We used to joke that this man who could barely screw in a light bulb — and as my mom used to joke, every time he put a shovel in the ground he would manage to burst a pipe — was able to explain and sell sophisticated equipment to foreigners.
We always suspected that he might really be with the CIA — an American James Bond but we could never prove it.
He loved to play golf and was a long ball hitter, but he had the yips when it came to putting. The most enjoyment he got out of golf was vicariously — watching my mom win 11 club championships.
He was strong as an ox and was a man’s man without any feminine side that I ever saw — not that there’s anything wrong with that.
He could drink anyone here under the table.
The worst beating that I ever got from him was not when I flunked French or threw the baseball bat through the neighbors bay window, but when freshman year I cheated on a test by writing the Pythagorean Formula on my wrist. Failing was permissible. Cheating unforgivable. He taught integrity.
One of my fondest memories was playing touch football in the back yard — dad and me versus my two older brothers — and he would hand off the ball to me and then level my brothers with forearm shivers as if he were Deacon Jones and I was Gale Sayers prancing into the end zone.
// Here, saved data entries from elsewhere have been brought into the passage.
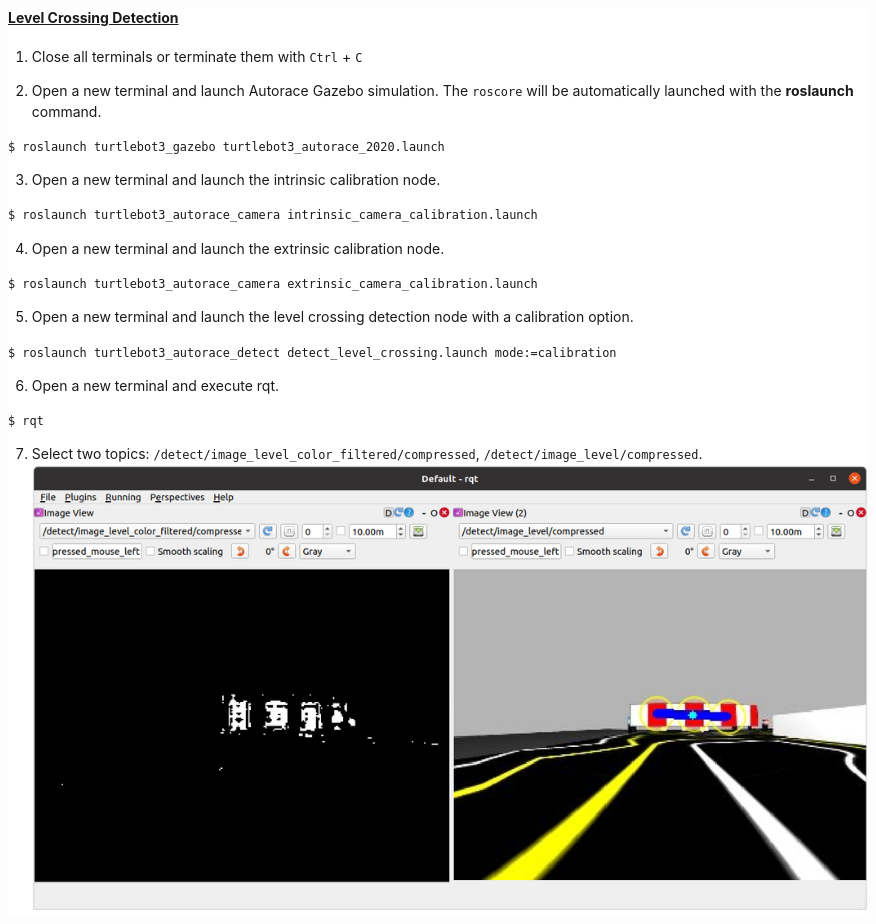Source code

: <iframe width="560" height="315" src="https://www.youtube.com/embed/PMOYhx9kiDk" title="YouTube video player" frameborder="0" allow="accelerometer; autoplay; clipboard-write; encrypted-media; gyroscope; picture-in-picture" allowfullscreen></iframe>

#### [Level Crossing Detection](#level-crossing-detection)

1. Close all terminals or terminate them with `Ctrl` + `C`

2. Open a new terminal and launch Autorace Gazebo simulation. The `roscore` will be automatically launched with the **roslaunch** command.
```bash
$ roslaunch turtlebot3_gazebo turtlebot3_autorace_2020.launch
```

3. Open a new terminal and launch the intrinsic calibration node.
```bash
$ roslaunch turtlebot3_autorace_camera intrinsic_camera_calibration.launch
```

4. Open a new terminal and launch the extrinsic calibration node.
```bash
$ roslaunch turtlebot3_autorace_camera extrinsic_camera_calibration.launch
```

5. Open a new terminal and launch the level crossing detection node with a calibration option.
```bash
$ roslaunch turtlebot3_autorace_detect detect_level_crossing.launch mode:=calibration
```

6. Open a new terminal and execute rqt.
```bash
$ rqt
```

7. Select two topics: `/detect/image_level_color_filtered/compressed`, `/detect/image_level/compressed`.
    ![](/assets/images/platform/turtlebot3/autonomous_driving/noetic_detect_level.png)
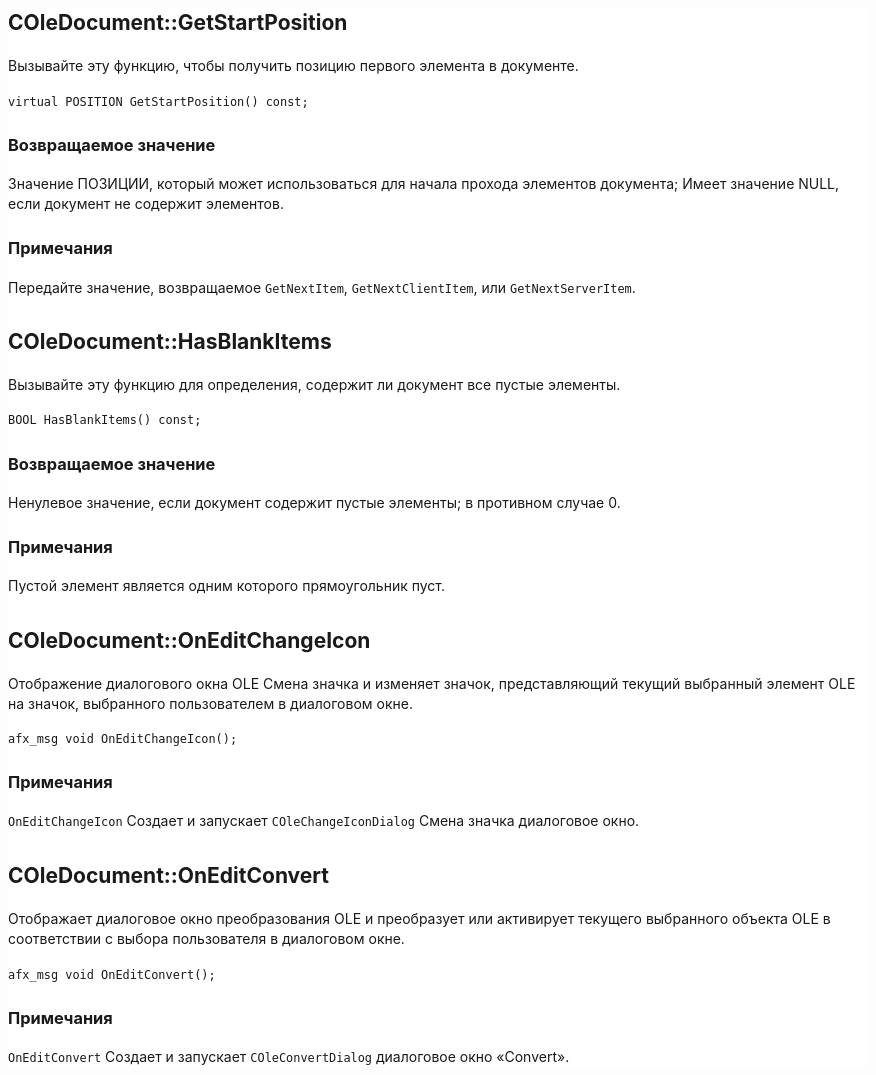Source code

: ##  <a name="getstartposition"></a>  COleDocument::GetStartPosition  
 Вызывайте эту функцию, чтобы получить позицию первого элемента в документе.  
  
```  
virtual POSITION GetStartPosition() const;  
```  
  
### <a name="return-value"></a>Возвращаемое значение  
 Значение ПОЗИЦИИ, который может использоваться для начала прохода элементов документа; Имеет значение NULL, если документ не содержит элементов.  
  
### <a name="remarks"></a>Примечания  
 Передайте значение, возвращаемое `GetNextItem`, `GetNextClientItem`, или `GetNextServerItem`.  
  
##  <a name="hasblankitems"></a>  COleDocument::HasBlankItems  
 Вызывайте эту функцию для определения, содержит ли документ все пустые элементы.  
  
```  
BOOL HasBlankItems() const;  
```  
  
### <a name="return-value"></a>Возвращаемое значение  
 Ненулевое значение, если документ содержит пустые элементы; в противном случае 0.  
  
### <a name="remarks"></a>Примечания  
 Пустой элемент является одним которого прямоугольник пуст.  
  
##  <a name="oneditchangeicon"></a>  COleDocument::OnEditChangeIcon  
 Отображение диалогового окна OLE Смена значка и изменяет значок, представляющий текущий выбранный элемент OLE на значок, выбранного пользователем в диалоговом окне.  
  
```  
afx_msg void OnEditChangeIcon();
```  
  
### <a name="remarks"></a>Примечания  
 `OnEditChangeIcon` Создает и запускает `COleChangeIconDialog` Смена значка диалоговое окно.  
  
##  <a name="oneditconvert"></a>  COleDocument::OnEditConvert  
 Отображает диалоговое окно преобразования OLE и преобразует или активирует текущего выбранного объекта OLE в соответствии с выбора пользователя в диалоговом окне.  
  
```  
afx_msg void OnEditConvert();
```  
  
### <a name="remarks"></a>Примечания  
 `OnEditConvert` Создает и запускает `COleConvertDialog` диалоговое окно «Convert».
If only the rest of life were that fun and easy.
In my whole life I never heard him curse — even though he had an explosive temper.
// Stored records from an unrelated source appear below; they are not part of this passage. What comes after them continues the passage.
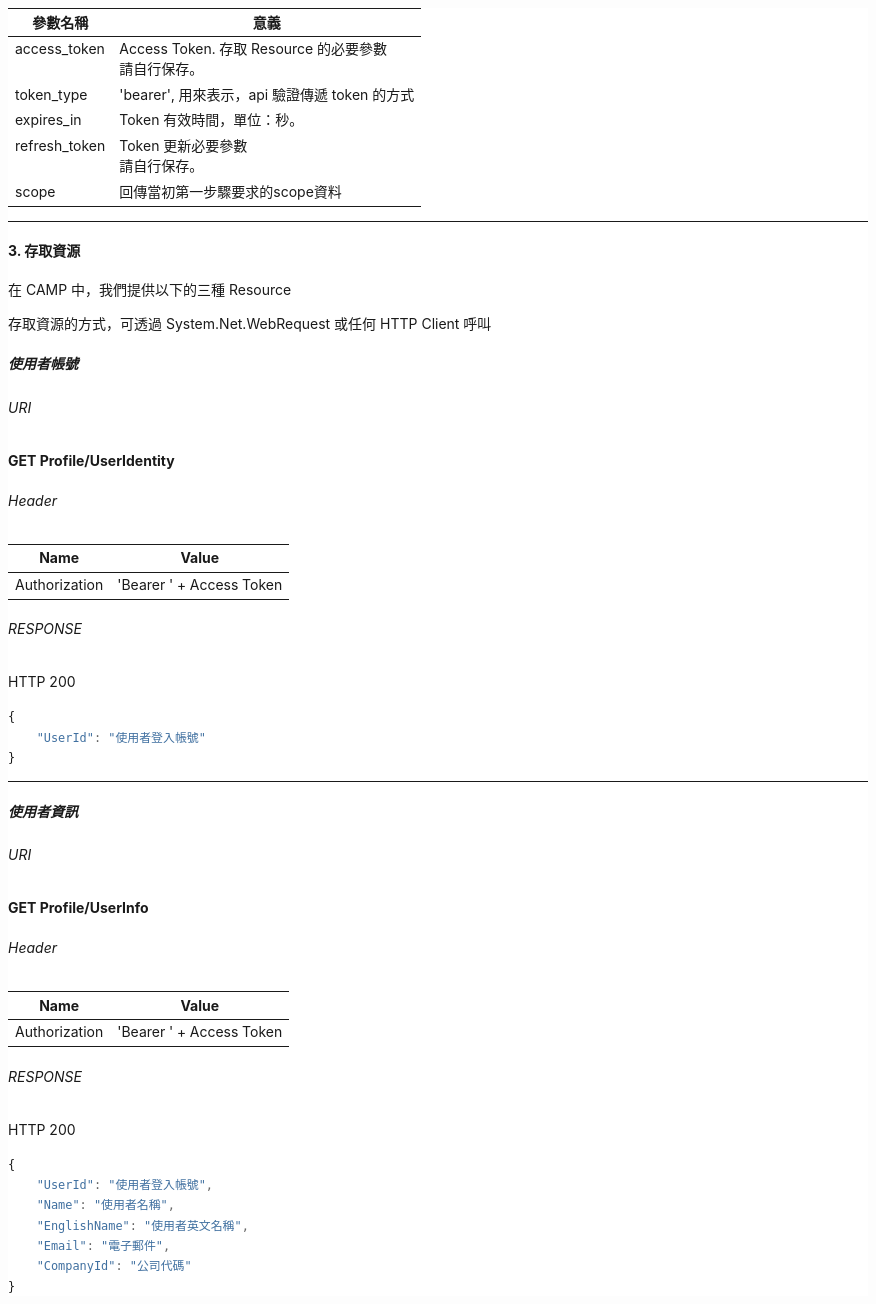 參數名稱 | 意義 
 --- | --- 
access_token | Access Token. 存取 Resource 的必要參數<br/>請自行保存。
token_type | 'bearer', 用來表示，api 驗證傳遞 token 的方式
expires_in |  Token 有效時間，單位：秒。
refresh_token | Token 更新必要參數<br/>請自行保存。
scope | 回傳當初第一步驟要求的scope資料

-----
####  3. 存取資源

在 CAMP 中，我們提供以下的三種 Resource  

存取資源的方式，可透過 System.Net.WebRequest 或任何 HTTP Client 呼叫  

##### 使用者帳號

###### URI 
**GET Profile/UserIdentity**  

###### Header

Name | Value 
 --- | --- 
Authorization | 'Bearer ' + Access Token

###### RESPONSE
HTTP 200
```javascript
{
    "UserId": "使用者登入帳號"
}
```

-----
##### 使用者資訊  

###### URI 
**GET Profile/UserInfo**  

###### Header

Name | Value 
 --- | --- 
Authorization | 'Bearer ' + Access Token

###### RESPONSE
HTTP 200
```javascript
{
    "UserId": "使用者登入帳號",
    "Name": "使用者名稱",
    "EnglishName": "使用者英文名稱",
    "Email": "電子郵件",
    "CompanyId": "公司代碼"
}
```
I never in my whole life got out of bed earlier than he did.
He took a bath every day, not a shower.
He had a double chin and when he got angry he would jut out that square jaw and it was time to run for cover.
He always and unfailingly was first to pick up the bill when he was at a bar or table with friends. “Bill,” my mom would grouse in great annoyance, “you don’t always have to pick up the tab.” But he always did.
He never once in his life set foot in Washington and he had utter contempt for politics and politicians. The only politician I ever heard him get excited about was John McCain because of his war record.
He doted on my mom and let her rule the roost, but that no doubt explains nearly 65 years of a loving marriage. Happy wife, happy life. If we ever insulted or cursed mom he’d go into a rage and come after us with the belt in hand.
The only person I ever met in my whole life who had a better vocabulary than dad was Bill Buckley.
His favorite sports team was the 1994 Northwestern Wildcats Rose Bowl team. If you cut him he bled purple and white.
Another happy memory was sitting in the den with dad at night and watching old rerun episodes of “The Honeymooners” — the greatest TV show ever. We would both fall to the ground howling in laughter when Jackie Gleason said things like: “You’re going to the moon Alice — bang, zoom.” How politically incorrect was that?
He never once that I remember said “I love you.” But he never had to.
• Stephen Moore is a senior fellow at the Heritage Foundation.